The books I chose are a bit more hard reading, but I follow economics very closely and am I big fan of the Mises Institute (mises.org) I mean here is the basis gist of their material.

An economy based on credit and FIAT currency dangerous for the long term prosperity of a nation citizenry, and a currency that is held accountable by commodities is ideal cause not only does it keep the government in check but also preserves the wealth of citizens from the forces of inflation. The anti tax and anti-trust books are pretty good reads to.

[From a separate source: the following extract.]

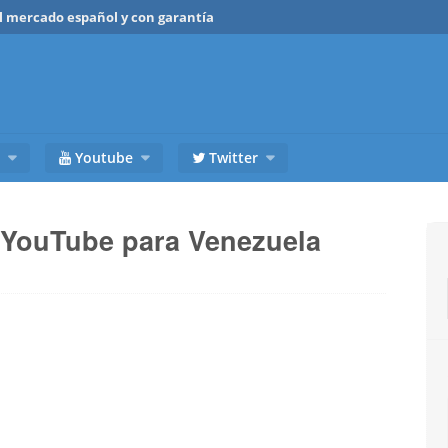
del mercado español y con garantía
Youtube
Twitter
 YouTube para Venezuela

It's like the internet, the more decentralized something is, the more say the small guy has, which is why I'm about a small decentralized government. Switzerland has a decent version of what works.

Posted 6 years ago

These books were deliberately chosen for being well written and accessible to people who don't spend every waking hour thinking about these topics.

Posted 7 years ago

Are these highly theoretical ones or books that can easily be digested? I know personally some of that stuff goes over my head. I'm not dumb, I just take more time for math type things. haha.

Posted 7 years ago

I haven't read it yet, but I like its optimistic thesis since I'm pretty sure my tastes in music, books, etc... don't always line up with the median buyer. Markets don't always cater only to the "lowest common demoninator" and, in a slightly conservative gesture, I'll argue that when they do it is often due to an artificial constraint on entry put in place by regulation. E.g., consider the quality of TV when we only had a few channels on the highly regulated and limited airwaves versus the current situation where there are fewer constraints on the number of channels and you can download TV shows or rent/buy them on DVD. On the other hand, as a socialogical observation, I think we'll all miss the highly quality "common experiences" in popular culture. Here's a revealing progression of exceedingly popular entertainment endevours: 1960s - the Beatles, 1970s - Saturday Night Fever Soundtrack, Star Wars; 1980s - Michael Jackson, Miami Vice, 1990s - Whitney Houston, Seinfeld, 2000s - Survivor, American Idol. Kind of a sad new millenium, really. Indeed, with the exception of Seinfeld, it's been a while since popularity and quality have lined up all that well.

Posted 7 years ago

I just started reading The Long Tail. Any thoughts on it?